Depuis sa création la MGP s’est emparée de la question de l’économie circulaire sur trois compétences : la connaissance (études, chaires universitaires), la communication (événements) et l’opérationnalisation (programme achats solidaires, programme construction circulaire).
Une des stratégies de la MGP pour 2030 est notamment « d’aménager sobrement et construire avec moins de matériaux neufs et carbonés ». C’est dans ce cadre que le MGP s’est dotée d’une « Charte Métropolitaine pour la construction circulaire ».
La MGP a également mis en place un appel à projets urbains innovants intitulé « Inventons la Métropole du Grand Paris », qui nous a été présenté par sa directrice. La MGP en est à sa 3ème édition. Les objectifs généraux de l’appel à projets sont de :
- Permettre le développement de nouveaux projets urbains innovants
- en mobilisant des équipes pluridisciplinaires (promoteurs immobiliers, architectes, concepteurs, start up, acteurs de l’innovation,…)
- en développant de nouveaux partenariats publics et privés
Plus d’infos sur cet appel à projet ici : https://inventonslametropoledugrandparis3.fr/
Le deuxième acteur, Ekopolis, a pour mission de faire évoluer les pratiques des professionnels dans l’acte de construire, de réhabiliter et d’aménager vers une démarche durable.

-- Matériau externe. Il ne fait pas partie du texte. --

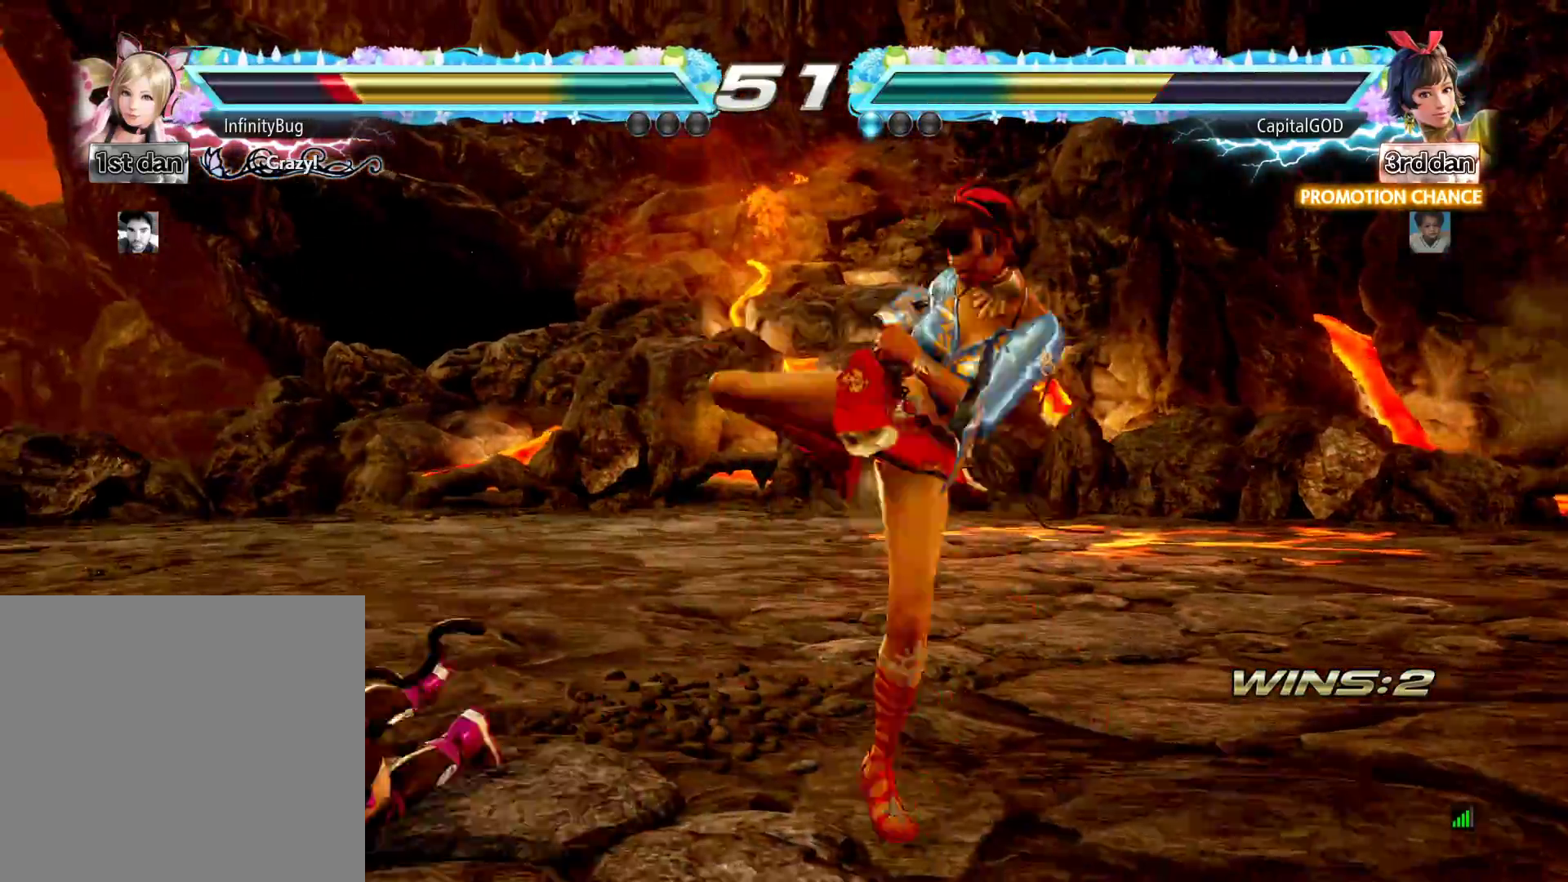
{"buttons": ["DPAD_LEFT"], "events": [[133, "A", "up"], [150, "B", "up"]]}
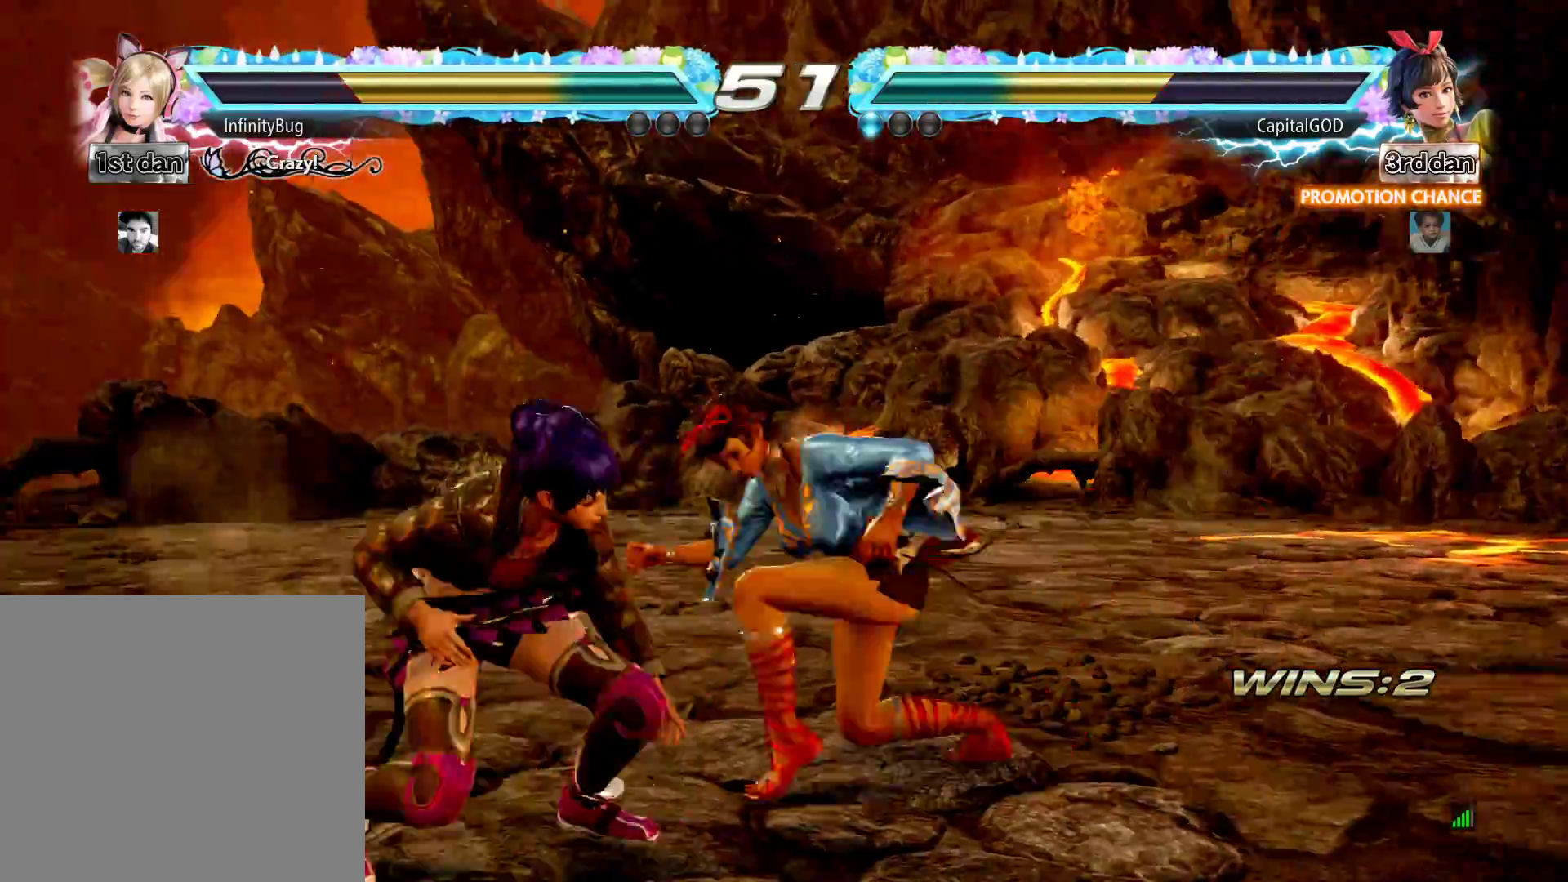
{"buttons": ["A", "B", "DPAD_LEFT"], "events": [[33, "A", "down"], [33, "B", "down"], [200, "A", "up"], [267, "A", "down"], [333, "B", "up"], [400, "B", "down"]]}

Une démarche à l’échelle du bâtiment et du quartier, pour faire progresser les opérations et les professionnels.
Le cadre de travail est lancé à l’échelle nationale et compte aujourd’hui plus de 2,3 M de m², 700 opérations ou encore 11000 professionnels sensibilisés.
Un des succès d’Ekopolis est sa démarche d’évaluation participative “Bâtiments durables franciliens” (BDF), lancée en 2017. Son ambition est d’inviter à réfléchir à de nouvelles façons de concevoir la ville au prisme de la crise climatique. À l’ère de la multiplication des certifications environnementales, il s’agit de proposer une méthode de travail radicalement différente.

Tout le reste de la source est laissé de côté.